FYI check their Liberties site and this Executive summary from their 2024 report:

The Liberties Rule of Law Report 2024 is the fifth annual report on the state of the rule of law in the European Union (EU) published by the Civil Liberties Union for Europe (Liberties) – the most in-depth reporting exercise to date on the rule of law in the EU by acivil society network.

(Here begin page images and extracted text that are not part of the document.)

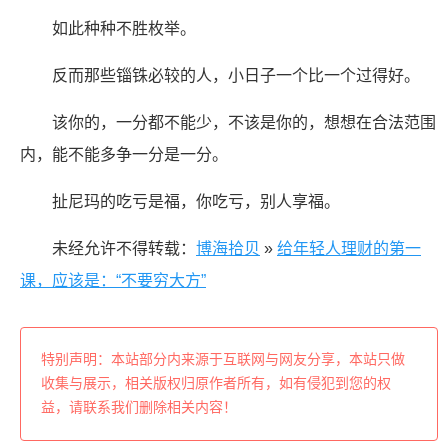
如此种种不胜枚举。
反而那些锱铢必较的人，小日子一个比一个过得好。
该你的，一分都不能少，不该是你的，想想在合法范围
内，能不能多争一分是一分。
扯尼玛的吃亏是福，你吃亏，别人享福。
未经允许不得转载：
博海拾贝
»
给年轻人理财的第一
课，应该是：“不要穷大方”
特别声明：本站部分内来源于互联网与网友分享，本站只做
收集与展示，相关版权归原作者所有，如有侵犯到您的权
益，请联系我们删除相关内容！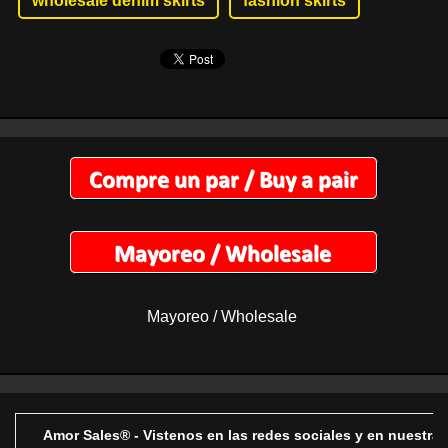
wholesale denim skirts
fashion skirts
Mayoreo / Wholesale
Amor Sales® - Vistenos en las redes sociales y en nuestra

The report, jointly drafted by Liberties and its national member and partner organisations, is a ‘shadow report’ to the European Commission’s annual audit of the rule of law, aimed at providing the Commission with reliable information and analysis from the groups to use in its annual audit, as well as offering an independent analysis of the state of the rule of law in its own right.

[–] autotldr@lemmings.world 1 points 7 months ago

This is the best summary I could come up with:


The rule of law is declining across the EU as governments continue to weaken legal and democratic checks and balances, a leading civil liberties network has said, highlighting in particular a sharp rise in restrictions on the right to protest.

Berlin-based Liberties said in its annual report, compiled with 37 rights groups in 19 countries, that in older democracies with mainstream parties in government, such as France, Germany and Belgium, challenges to the rule of law remained sporadic.

In France, the report said, last year’s pension changes were “enacted in a manifestly undemocratic legislative process” after the government used special constitutional powers, while journalists in Germany now faced criminal prosecution if they published judicial decisions that are not publicly accessible.

In Italy and Sweden, whose governments are respectively led and propped up by far-right parties, Liberties’ partners reported rule-of-law regression in areas including the justice system, media freedom and pluralism, civic space and human rights.

Slovakia’s Fico has said proposed overhauls, including scrapping a special prosecutor’s office dealing with high-level corruption, are necessary to end bias against his Smer-SSD party, but critics say the changes will protect his political and business allies.

Poland’s new prime minister, Donald Tusk, has promised to restore EU norms to unblock tens of billions in funding held back by Brussels over charges of democratic backsliding during eight years of rule by the nationalist Law & Justice party.